Bangladesh's captain Mushfiqur Rahim called his side's hustling victory against Sri Lanka a "calculative chase". It did not seem so deliberate. They won by three wickets to level the ODI series 1-1, but only after many moments of panic in the dressing room and out in the middle.

Following a rain break of more than two hours, the equation for Bangladesh was to score another 105 runs in 13.2 overs from a position of 78 for 1 in 13.4 overs. They lost six wickets in the process and some of the batsmen looked too eager to finish off the game. But the staying power of Nasir Hossain, amid the tension, gave them the edge.

"We wanted to play cricketing shots to get a 30-40 run partnership up early," Mushfiqur said. "We are not used to playing in such tight circumstances against such tough opponents, so I think some of us panicked. I would still call it a calculative chase because we took risks and lost some wickets, but in the end we had one guy holding things together."

The underlying theme of this series has been how poor Bangladesh's resources has been. They lost several players to injuries, but the biggest were those to Shakib Al Hasan, Tamim Iqbal and Mashrafe Mortaza. These are senior players in a very young team that does not win often and yet carries the swelling expectations of a cricket-mad nation.

To beat Sri Lanka in their backyard has given Mushfiqur the pride to tell his players that all is not automatically lost when the stars are absent. "If Shakib was here, he could have won the man-of-the-series award probably, because he has done it quite a number of times in the past," Mushfiqur said. "But some of the others have stepped up this time. The team will now believe that without big stars, Bangladesh can still do well."

The captain also showed appreciation for Nasir who has progressed into a batsman keen to finish games off during tight chases. "Hats off to Nasir," Mushfiqur said. "I firmly believe that he can break all batting records in the Bangladesh team if he continues in this vein. He has played really well. He does well when the team needs him to score. It is his most important trait."
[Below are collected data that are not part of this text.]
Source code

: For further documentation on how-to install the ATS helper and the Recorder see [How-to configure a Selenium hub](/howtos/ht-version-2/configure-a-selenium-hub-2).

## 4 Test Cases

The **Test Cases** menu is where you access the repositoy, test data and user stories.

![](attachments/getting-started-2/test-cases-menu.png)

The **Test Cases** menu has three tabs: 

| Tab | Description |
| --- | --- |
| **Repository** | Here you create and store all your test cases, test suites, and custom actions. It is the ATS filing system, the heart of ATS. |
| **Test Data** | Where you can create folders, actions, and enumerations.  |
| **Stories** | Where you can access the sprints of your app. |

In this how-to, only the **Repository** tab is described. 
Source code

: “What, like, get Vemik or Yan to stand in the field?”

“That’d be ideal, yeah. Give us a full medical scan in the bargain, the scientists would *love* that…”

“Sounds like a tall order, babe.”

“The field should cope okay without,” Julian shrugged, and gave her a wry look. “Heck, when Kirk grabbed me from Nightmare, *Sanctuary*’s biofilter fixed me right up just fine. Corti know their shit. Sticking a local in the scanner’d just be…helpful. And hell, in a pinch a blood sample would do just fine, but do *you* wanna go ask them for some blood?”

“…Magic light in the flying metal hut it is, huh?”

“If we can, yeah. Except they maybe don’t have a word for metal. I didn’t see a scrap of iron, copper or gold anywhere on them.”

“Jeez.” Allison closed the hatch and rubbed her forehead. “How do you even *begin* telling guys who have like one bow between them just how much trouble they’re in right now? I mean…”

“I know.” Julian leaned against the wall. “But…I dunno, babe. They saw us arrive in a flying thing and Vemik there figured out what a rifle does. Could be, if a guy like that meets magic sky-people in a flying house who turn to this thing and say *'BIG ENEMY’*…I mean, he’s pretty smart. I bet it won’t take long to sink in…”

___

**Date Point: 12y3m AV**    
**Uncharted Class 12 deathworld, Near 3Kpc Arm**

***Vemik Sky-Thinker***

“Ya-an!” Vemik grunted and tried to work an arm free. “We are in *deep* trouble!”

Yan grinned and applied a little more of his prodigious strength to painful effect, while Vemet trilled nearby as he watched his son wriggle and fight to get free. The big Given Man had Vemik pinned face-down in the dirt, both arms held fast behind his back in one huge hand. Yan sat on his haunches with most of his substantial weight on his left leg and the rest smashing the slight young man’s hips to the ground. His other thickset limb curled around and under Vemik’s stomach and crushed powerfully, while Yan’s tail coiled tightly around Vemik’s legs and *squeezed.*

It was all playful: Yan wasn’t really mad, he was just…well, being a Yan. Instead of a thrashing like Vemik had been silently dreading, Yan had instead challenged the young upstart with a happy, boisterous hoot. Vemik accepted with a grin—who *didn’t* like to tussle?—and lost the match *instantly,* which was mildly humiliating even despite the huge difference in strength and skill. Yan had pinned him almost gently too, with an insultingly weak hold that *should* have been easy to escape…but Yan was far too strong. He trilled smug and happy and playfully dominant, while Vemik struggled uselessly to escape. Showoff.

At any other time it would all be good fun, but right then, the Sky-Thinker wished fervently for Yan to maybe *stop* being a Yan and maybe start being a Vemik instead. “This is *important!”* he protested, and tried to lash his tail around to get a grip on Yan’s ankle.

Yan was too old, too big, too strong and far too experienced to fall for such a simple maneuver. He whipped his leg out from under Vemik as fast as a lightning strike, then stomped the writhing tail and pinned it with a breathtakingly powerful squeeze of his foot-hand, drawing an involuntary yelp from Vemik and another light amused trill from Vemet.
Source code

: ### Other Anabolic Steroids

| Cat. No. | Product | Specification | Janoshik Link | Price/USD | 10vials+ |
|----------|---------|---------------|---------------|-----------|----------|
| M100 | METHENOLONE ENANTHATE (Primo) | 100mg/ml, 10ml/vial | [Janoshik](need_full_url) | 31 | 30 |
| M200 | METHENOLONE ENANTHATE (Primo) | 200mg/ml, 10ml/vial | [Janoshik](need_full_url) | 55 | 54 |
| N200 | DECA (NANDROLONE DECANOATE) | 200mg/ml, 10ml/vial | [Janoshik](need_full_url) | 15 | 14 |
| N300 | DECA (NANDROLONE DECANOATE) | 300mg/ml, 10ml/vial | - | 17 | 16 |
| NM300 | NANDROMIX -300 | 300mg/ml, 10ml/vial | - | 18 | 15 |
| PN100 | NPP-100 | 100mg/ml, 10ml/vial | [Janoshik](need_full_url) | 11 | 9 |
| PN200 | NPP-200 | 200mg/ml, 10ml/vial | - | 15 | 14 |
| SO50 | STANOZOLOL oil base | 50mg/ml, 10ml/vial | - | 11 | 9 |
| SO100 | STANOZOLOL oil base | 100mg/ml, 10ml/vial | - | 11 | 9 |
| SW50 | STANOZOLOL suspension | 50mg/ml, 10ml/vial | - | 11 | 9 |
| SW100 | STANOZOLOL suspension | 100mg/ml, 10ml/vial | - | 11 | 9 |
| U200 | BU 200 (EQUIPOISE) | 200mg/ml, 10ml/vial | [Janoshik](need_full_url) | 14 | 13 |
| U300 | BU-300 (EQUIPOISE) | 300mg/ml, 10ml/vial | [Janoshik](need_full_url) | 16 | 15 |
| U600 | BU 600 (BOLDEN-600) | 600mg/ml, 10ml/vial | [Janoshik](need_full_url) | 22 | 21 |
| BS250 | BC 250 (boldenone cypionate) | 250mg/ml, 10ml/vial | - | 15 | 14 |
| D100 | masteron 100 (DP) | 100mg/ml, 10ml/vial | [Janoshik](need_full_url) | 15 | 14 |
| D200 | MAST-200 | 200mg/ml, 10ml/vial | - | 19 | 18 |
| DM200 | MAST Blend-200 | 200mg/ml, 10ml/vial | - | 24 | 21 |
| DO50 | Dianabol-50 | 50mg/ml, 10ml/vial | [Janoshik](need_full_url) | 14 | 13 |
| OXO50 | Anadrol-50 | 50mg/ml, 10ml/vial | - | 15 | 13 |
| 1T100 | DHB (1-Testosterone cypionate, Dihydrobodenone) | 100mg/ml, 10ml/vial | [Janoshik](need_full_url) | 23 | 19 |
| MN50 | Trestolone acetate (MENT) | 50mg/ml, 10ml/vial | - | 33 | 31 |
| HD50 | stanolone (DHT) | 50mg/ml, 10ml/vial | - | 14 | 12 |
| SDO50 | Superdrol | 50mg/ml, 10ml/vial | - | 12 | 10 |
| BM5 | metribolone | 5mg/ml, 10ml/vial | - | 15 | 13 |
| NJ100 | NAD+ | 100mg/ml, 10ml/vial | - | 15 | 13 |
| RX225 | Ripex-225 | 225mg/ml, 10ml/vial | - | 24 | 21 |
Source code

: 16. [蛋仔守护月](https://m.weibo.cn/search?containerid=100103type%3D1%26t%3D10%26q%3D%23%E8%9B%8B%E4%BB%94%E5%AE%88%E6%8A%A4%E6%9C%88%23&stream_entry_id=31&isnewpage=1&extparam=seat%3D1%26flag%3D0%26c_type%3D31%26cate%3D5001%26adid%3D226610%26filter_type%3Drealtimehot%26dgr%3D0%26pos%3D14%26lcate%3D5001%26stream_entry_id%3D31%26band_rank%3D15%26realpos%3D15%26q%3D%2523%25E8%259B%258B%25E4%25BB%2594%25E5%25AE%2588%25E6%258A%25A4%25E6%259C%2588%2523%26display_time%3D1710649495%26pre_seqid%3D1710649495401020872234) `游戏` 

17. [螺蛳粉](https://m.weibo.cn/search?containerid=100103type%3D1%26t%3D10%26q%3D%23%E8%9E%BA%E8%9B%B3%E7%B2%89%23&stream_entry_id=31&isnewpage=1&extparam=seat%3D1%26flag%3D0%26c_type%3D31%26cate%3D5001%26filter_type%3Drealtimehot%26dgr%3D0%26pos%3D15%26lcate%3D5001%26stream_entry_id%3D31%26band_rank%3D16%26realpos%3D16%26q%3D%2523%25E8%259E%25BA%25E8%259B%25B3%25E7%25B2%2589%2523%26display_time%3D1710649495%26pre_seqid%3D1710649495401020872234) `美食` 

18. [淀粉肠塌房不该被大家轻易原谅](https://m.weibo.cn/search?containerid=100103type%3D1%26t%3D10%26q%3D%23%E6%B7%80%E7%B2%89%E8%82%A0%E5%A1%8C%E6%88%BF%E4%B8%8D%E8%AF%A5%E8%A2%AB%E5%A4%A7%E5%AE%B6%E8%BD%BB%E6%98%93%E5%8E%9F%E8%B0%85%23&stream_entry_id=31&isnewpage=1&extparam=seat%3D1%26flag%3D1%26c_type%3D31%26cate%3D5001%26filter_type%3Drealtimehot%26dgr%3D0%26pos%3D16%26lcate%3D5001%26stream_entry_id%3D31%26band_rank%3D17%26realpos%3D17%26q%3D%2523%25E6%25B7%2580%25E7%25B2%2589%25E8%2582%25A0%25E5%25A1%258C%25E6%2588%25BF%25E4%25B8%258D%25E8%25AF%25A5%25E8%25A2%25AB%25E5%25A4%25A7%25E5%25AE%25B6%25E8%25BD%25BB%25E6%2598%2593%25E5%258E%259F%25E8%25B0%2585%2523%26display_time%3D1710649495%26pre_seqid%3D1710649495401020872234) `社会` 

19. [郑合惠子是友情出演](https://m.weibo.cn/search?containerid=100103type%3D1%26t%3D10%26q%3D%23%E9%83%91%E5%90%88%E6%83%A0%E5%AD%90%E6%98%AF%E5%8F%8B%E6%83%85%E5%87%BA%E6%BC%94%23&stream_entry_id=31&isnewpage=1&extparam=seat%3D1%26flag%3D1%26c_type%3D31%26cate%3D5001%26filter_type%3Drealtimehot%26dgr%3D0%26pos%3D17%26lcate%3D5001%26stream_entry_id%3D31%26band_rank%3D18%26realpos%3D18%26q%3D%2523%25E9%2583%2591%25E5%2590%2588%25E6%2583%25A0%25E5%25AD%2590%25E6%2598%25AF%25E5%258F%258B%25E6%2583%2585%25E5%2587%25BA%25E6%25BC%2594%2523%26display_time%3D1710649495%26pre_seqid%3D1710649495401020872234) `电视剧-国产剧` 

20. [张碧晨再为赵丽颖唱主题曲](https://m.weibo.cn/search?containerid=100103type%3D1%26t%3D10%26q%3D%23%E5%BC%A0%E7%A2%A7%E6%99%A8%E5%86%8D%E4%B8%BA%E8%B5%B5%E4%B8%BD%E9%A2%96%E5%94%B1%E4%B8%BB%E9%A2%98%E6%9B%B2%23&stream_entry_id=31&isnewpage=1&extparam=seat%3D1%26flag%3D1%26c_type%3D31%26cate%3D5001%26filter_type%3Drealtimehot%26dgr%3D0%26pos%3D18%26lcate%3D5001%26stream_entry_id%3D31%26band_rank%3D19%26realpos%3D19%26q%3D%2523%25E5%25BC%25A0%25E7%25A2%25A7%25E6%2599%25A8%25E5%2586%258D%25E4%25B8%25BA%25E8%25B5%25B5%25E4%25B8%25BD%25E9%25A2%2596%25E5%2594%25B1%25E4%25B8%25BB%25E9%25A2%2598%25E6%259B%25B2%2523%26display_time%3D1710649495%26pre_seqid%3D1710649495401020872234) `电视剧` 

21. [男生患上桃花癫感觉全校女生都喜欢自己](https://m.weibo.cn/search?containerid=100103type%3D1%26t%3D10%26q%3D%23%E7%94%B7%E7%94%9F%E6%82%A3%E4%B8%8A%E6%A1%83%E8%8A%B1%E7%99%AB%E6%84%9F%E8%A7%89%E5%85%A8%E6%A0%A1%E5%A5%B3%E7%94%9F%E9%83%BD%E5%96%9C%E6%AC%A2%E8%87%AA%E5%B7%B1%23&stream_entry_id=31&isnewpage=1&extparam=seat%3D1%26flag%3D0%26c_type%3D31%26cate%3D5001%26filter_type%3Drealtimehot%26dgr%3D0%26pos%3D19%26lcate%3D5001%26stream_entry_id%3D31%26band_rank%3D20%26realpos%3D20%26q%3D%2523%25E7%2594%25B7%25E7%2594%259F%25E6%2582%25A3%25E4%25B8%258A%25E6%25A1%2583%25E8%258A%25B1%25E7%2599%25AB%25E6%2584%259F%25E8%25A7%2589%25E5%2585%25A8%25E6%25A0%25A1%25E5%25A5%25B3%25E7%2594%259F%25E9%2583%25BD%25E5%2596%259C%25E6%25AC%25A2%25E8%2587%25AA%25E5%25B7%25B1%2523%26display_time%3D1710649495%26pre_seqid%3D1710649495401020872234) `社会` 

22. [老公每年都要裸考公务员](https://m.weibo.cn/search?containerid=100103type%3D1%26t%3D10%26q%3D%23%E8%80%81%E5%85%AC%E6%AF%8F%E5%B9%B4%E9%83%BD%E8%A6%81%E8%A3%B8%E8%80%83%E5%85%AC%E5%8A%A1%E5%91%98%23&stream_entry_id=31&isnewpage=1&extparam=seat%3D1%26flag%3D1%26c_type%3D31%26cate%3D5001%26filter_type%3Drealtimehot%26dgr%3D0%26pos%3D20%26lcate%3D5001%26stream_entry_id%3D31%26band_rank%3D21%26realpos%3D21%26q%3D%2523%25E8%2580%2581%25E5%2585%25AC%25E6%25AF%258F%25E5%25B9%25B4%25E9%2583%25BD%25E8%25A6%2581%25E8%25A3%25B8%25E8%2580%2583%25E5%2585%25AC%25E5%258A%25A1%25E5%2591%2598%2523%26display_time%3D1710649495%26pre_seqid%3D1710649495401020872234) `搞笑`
With such a long gap between what effectively was two parts to the game, it was easy to forget Abdur Razzak's earlier achievement, and the unassuming manner in which he led the attack. The left-arm spinner finished with his fourth five-wicket haul in ODIs, which held back Sri Lanka's surge towards an even bigger score. More significantly for Razzak, his fifth wicket on the day was also his 200th in ODIs for Bangladesh.

Mushfiqur was full of praise. "I congratulate Razzak bhai for becoming the first bowler from Bangladesh to take 200 wickets. He is a tough guy, and he can bowl at the top and at the end so well. Sometimes bowlers feel uncomfortable at certain situations, but he has never said no to me."

The manner in which Mushfiqur managed to get the best out of the five bowlers will remain as a notch in the captain's belt. The spinners impressed and the pace bowlers just about managed to get away with their ten overs, but it was the management of these spells that was vital in keeping Sri Lanka quiet after such a good start, and in taking wickets later when the final slog was supposed to be in full swing.

"I wanted to use Mominul or Nasir, but they had a partnership going till the 35th over," Mushfiqur said. "Using occasional bowler against set batsmen would have been tough on them given the fielding restrictions these days."

Bangladesh take on Sri Lanka one last time on this tour, in a Twenty20 game at the Pallekele International Stadium on March 31.